Given exercise
Reproduce the listing below line for line, with no changes.

Provided material
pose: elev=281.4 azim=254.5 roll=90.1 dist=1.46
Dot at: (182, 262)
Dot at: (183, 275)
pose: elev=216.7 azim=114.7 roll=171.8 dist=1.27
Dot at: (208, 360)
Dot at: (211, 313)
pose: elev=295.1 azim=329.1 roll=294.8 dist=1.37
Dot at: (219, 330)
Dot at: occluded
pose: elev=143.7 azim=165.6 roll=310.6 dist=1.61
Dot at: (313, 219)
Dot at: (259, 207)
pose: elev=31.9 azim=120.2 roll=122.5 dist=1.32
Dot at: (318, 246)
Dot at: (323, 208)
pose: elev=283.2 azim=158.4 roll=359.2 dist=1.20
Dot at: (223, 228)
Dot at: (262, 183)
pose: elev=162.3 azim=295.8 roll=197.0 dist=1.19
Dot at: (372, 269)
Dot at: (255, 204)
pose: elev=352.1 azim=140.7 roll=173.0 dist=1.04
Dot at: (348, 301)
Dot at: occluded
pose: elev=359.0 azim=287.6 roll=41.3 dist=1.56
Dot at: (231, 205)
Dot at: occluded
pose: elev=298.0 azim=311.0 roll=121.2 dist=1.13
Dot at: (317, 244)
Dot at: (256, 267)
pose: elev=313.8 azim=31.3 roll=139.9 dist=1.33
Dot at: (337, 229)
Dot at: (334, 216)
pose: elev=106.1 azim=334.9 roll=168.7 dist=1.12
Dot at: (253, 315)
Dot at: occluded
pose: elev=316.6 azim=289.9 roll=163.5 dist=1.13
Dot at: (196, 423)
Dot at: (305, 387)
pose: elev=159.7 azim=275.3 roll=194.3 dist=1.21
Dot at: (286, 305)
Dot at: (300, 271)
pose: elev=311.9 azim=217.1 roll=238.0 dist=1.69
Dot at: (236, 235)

Solution to the problem
pose: elev=281.4 azim=254.5 roll=90.1 dist=1.46
Dot at: (182, 262)
Dot at: (183, 275)
pose: elev=216.7 azim=114.7 roll=171.8 dist=1.27
Dot at: (208, 360)
Dot at: (211, 313)
pose: elev=295.1 azim=329.1 roll=294.8 dist=1.37
Dot at: (219, 330)
Dot at: occluded
pose: elev=143.7 azim=165.6 roll=310.6 dist=1.61
Dot at: (313, 219)
Dot at: (259, 207)
pose: elev=31.9 azim=120.2 roll=122.5 dist=1.32
Dot at: (318, 246)
Dot at: (323, 208)
pose: elev=283.2 azim=158.4 roll=359.2 dist=1.20
Dot at: (223, 228)
Dot at: (262, 183)
pose: elev=162.3 azim=295.8 roll=197.0 dist=1.19
Dot at: (372, 269)
Dot at: (255, 204)
pose: elev=352.1 azim=140.7 roll=173.0 dist=1.04
Dot at: (348, 301)
Dot at: occluded
pose: elev=359.0 azim=287.6 roll=41.3 dist=1.56
Dot at: (231, 205)
Dot at: occluded
pose: elev=298.0 azim=311.0 roll=121.2 dist=1.13
Dot at: (317, 244)
Dot at: (256, 267)
pose: elev=313.8 azim=31.3 roll=139.9 dist=1.33
Dot at: (337, 229)
Dot at: (334, 216)
pose: elev=106.1 azim=334.9 roll=168.7 dist=1.12
Dot at: (253, 315)
Dot at: occluded
pose: elev=316.6 azim=289.9 roll=163.5 dist=1.13
Dot at: (196, 423)
Dot at: (305, 387)
pose: elev=159.7 azim=275.3 roll=194.3 dist=1.21
Dot at: (286, 305)
Dot at: (300, 271)
pose: elev=311.9 azim=217.1 roll=238.0 dist=1.69
Dot at: (236, 235)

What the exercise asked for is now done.